- Excerpted data
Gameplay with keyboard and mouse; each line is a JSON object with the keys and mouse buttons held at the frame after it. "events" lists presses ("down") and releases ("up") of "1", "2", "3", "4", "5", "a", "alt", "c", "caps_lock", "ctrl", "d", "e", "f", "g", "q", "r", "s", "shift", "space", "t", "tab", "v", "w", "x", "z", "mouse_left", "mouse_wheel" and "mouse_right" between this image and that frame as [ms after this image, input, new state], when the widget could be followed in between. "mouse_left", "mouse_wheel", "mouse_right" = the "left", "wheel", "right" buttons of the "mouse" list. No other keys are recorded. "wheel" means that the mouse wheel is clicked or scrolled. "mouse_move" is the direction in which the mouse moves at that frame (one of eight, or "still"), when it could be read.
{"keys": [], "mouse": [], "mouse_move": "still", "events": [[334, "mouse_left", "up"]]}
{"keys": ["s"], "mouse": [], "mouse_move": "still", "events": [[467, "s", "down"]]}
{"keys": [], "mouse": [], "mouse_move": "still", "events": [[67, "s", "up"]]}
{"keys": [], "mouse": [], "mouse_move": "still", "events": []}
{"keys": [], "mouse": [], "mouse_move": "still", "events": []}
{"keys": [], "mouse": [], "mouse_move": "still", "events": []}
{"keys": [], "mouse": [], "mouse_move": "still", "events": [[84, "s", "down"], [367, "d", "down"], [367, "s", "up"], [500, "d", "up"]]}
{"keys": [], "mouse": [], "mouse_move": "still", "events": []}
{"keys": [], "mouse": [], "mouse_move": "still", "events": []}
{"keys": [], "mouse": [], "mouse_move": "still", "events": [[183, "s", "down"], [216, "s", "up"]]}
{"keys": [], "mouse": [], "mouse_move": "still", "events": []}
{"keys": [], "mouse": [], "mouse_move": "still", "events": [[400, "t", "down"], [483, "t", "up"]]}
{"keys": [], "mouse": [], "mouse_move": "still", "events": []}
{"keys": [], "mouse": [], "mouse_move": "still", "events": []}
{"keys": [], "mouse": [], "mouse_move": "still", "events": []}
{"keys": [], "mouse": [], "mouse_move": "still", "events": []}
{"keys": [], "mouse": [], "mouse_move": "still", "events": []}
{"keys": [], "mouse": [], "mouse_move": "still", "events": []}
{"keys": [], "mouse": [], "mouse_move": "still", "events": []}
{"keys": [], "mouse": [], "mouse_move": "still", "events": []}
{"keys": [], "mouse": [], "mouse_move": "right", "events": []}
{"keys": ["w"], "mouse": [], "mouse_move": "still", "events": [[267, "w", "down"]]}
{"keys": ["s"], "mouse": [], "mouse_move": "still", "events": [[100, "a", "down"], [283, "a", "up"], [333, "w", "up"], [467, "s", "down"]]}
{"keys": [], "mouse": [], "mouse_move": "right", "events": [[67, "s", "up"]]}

- Work to be completed
Each line of the data is to be retyped exactly as shown.

- Task output
Gameplay with keyboard and mouse; each line is a JSON object with the keys and mouse buttons held at the frame after it. "events" lists presses ("down") and releases ("up") of "1", "2", "3", "4", "5", "a", "alt", "c", "caps_lock", "ctrl", "d", "e", "f", "g", "q", "r", "s", "shift", "space", "t", "tab", "v", "w", "x", "z", "mouse_left", "mouse_wheel" and "mouse_right" between this image and that frame as [ms after this image, input, new state], when the widget could be followed in between. "mouse_left", "mouse_wheel", "mouse_right" = the "left", "wheel", "right" buttons of the "mouse" list. No other keys are recorded. "wheel" means that the mouse wheel is clicked or scrolled. "mouse_move" is the direction in which the mouse moves at that frame (one of eight, or "still"), when it could be read.
{"keys": [], "mouse": [], "mouse_move": "still", "events": [[334, "mouse_left", "up"]]}
{"keys": ["s"], "mouse": [], "mouse_move": "still", "events": [[467, "s", "down"]]}
{"keys": [], "mouse": [], "mouse_move": "still", "events": [[67, "s", "up"]]}
{"keys": [], "mouse": [], "mouse_move": "still", "events": []}
{"keys": [], "mouse": [], "mouse_move": "still", "events": []}
{"keys": [], "mouse": [], "mouse_move": "still", "events": []}
{"keys": [], "mouse": [], "mouse_move": "still", "events": [[84, "s", "down"], [367, "d", "down"], [367, "s", "up"], [500, "d", "up"]]}
{"keys": [], "mouse": [], "mouse_move": "still", "events": []}
{"keys": [], "mouse": [], "mouse_move": "still", "events": []}
{"keys": [], "mouse": [], "mouse_move": "still", "events": [[183, "s", "down"], [216, "s", "up"]]}
{"keys": [], "mouse": [], "mouse_move": "still", "events": []}
{"keys": [], "mouse": [], "mouse_move": "still", "events": [[400, "t", "down"], [483, "t", "up"]]}
{"keys": [], "mouse": [], "mouse_move": "still", "events": []}
{"keys": [], "mouse": [], "mouse_move": "still", "events": []}
{"keys": [], "mouse": [], "mouse_move": "still", "events": []}
{"keys": [], "mouse": [], "mouse_move": "still", "events": []}
{"keys": [], "mouse": [], "mouse_move": "still", "events": []}
{"keys": [], "mouse": [], "mouse_move": "still", "events": []}
{"keys": [], "mouse": [], "mouse_move": "still", "events": []}
{"keys": [], "mouse": [], "mouse_move": "still", "events": []}
{"keys": [], "mouse": [], "mouse_move": "right", "events": []}
{"keys": ["w"], "mouse": [], "mouse_move": "still", "events": [[267, "w", "down"]]}
{"keys": ["s"], "mouse": [], "mouse_move": "still", "events": [[100, "a", "down"], [283, "a", "up"], [333, "w", "up"], [467, "s", "down"]]}
{"keys": [], "mouse": [], "mouse_move": "right", "events": [[67, "s", "up"]]}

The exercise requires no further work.